⟨

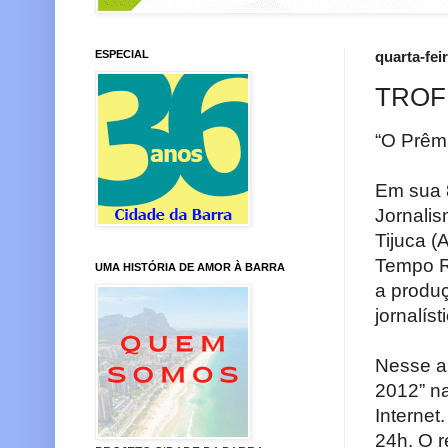
ESPECIAL
quarta-fei
TROFÉ
“O Prêmi
Em sua 
Jornalis
Tijuca (
Tempo Re
UMA HISTÓRIA DE AMOR À BARRA
a produ
jornalíst
Nesse a
2012” na
Internet
24h. O r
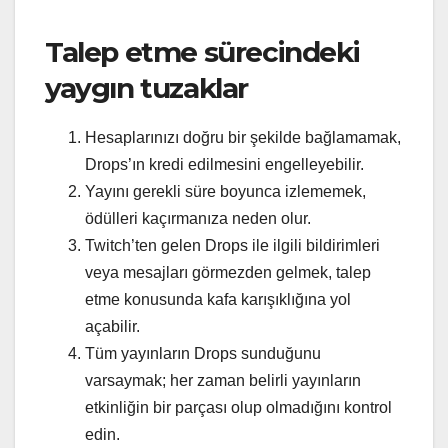
Talep etme sürecindeki
yaygın tuzaklar
Hesaplarınızı doğru bir şekilde bağlamamak,
Drops’ın kredi edilmesini engelleyebilir.
Yayını gerekli süre boyunca izlememek,
ödülleri kaçırmanıza neden olur.
Twitch’ten gelen Drops ile ilgili bildirimleri
veya mesajları görmezden gelmek, talep
etme konusunda kafa karışıklığına yol
açabilir.
Tüm yayınların Drops sunduğunu
varsaymak; her zaman belirli yayınların
etkinliğin bir parçası olup olmadığını kontrol
edin.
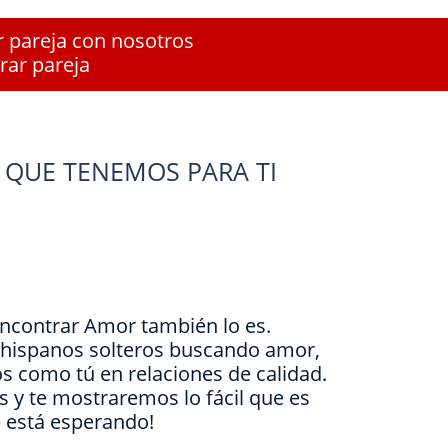
r pareja con nosotros
rar pareja
 QUE TENEMOS PARA TI
Encontrar Amor también lo es.
e hispanos solteros buscando amor,
s como tú en relaciones de calidad.
is y te mostraremos lo fácil que es
e está esperando!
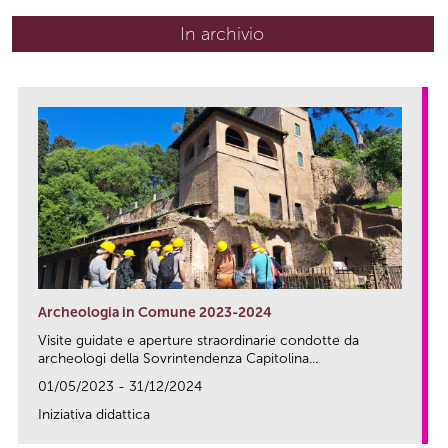
In archivio
Archeologia in Comune 2023-2024
Visite guidate e aperture straordinarie condotte da
archeologi della Sovrintendenza Capitolina...
01/05/2023 - 31/12/2024
Iniziativa didattica
link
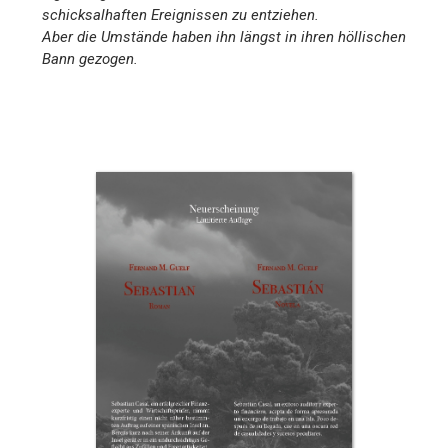
schicksalhaften Ereignissen zu entziehen.
Aber die Umstände haben ihn längst in ihren höllischen
Bann gezogen.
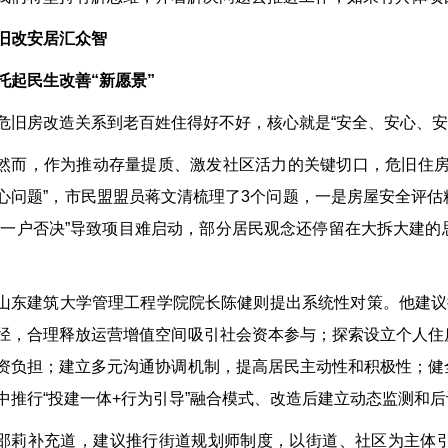
旧改安居汇众智
托起民生改善“新愿景”
危旧房改造关系到老百姓住得好不好，核心就是“安全、安心、安
然而，作为推动存量提质、激发社区活力的关键切口，危旧住房
心问题”，市民盟盟员蒋文清梳理了3个问题，一是房屋安全评
“一户否决”导致项目难启动，部分居民观念还停留在大拆大建
山东建筑大学管理工程学院院长陈健则提出系统性对策。他建议
径，合理释放运营增值空间吸引社会资本参与；探索设立个人住
资负担；建立多元沟通协调机制，提高居民主动性和积极性；健
中推行“投建一体+行为引导”融合模式、改造后建立动态监测和
邵莉补充道，建议推行街道规划师制度，以街道、社区为主体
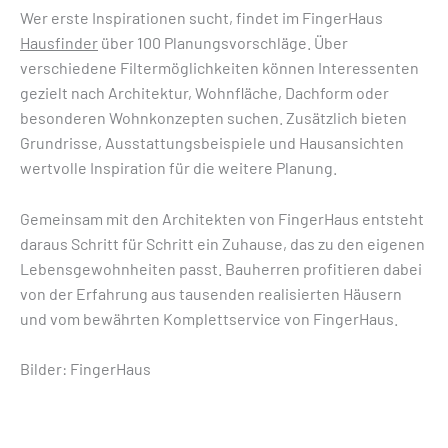
Wer erste Inspirationen sucht, findet im FingerHaus
Hausfinder
über 100 Planungsvorschläge. Über
verschiedene Filtermöglichkeiten können Interessenten
gezielt nach Architektur, Wohnfläche, Dachform oder
besonderen Wohnkonzepten suchen. Zusätzlich bieten
Grundrisse, Ausstattungsbeispiele und Hausansichten
wertvolle Inspiration für die weitere Planung.
Gemeinsam mit den Architekten von FingerHaus entsteht
daraus Schritt für Schritt ein Zuhause, das zu den eigenen
Lebensgewohnheiten passt. Bauherren profitieren dabei
von der Erfahrung aus tausenden realisierten Häusern
und vom bewährten Komplettservice von FingerHaus.
Bilder: FingerHaus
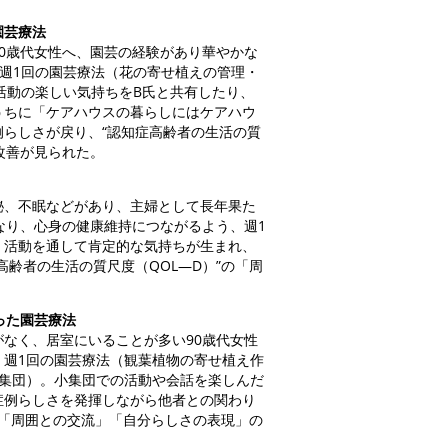
園芸療法
0歳代女性へ、園芸の経験があり華やかな
週1回の園芸療法（花の寄せ植えの管理・
活動の楽しい気持ちをB氏と共有したり、
うちに「ケアハウスの暮らしにはケアハウ
らしさが戻り、“認知症高齢者の生活の質
改善が見られた。
、不眠などがあり、主婦として長年果た
なり、心身の健康維持につながるよう、週1
。活動を通して肯定的な気持ちが生まれ、
齢者の生活の質尺度（QOL―D）”の「周
った園芸療法
なく、居室にいることが多い90歳代女性
、週1回の園芸療法（観葉植物の寄せ植え作
小集団）。小集団での活動や会話を楽しんだ
症例らしさを発揮しながら他者との関わり
の「周囲との交流」「自分らしさの表現」の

⟩

When a line in the material above includes the word "yayınların", copy that line.

Tüm yayınların Drops sunduğunu
varsaymak; her zaman belirli yayınların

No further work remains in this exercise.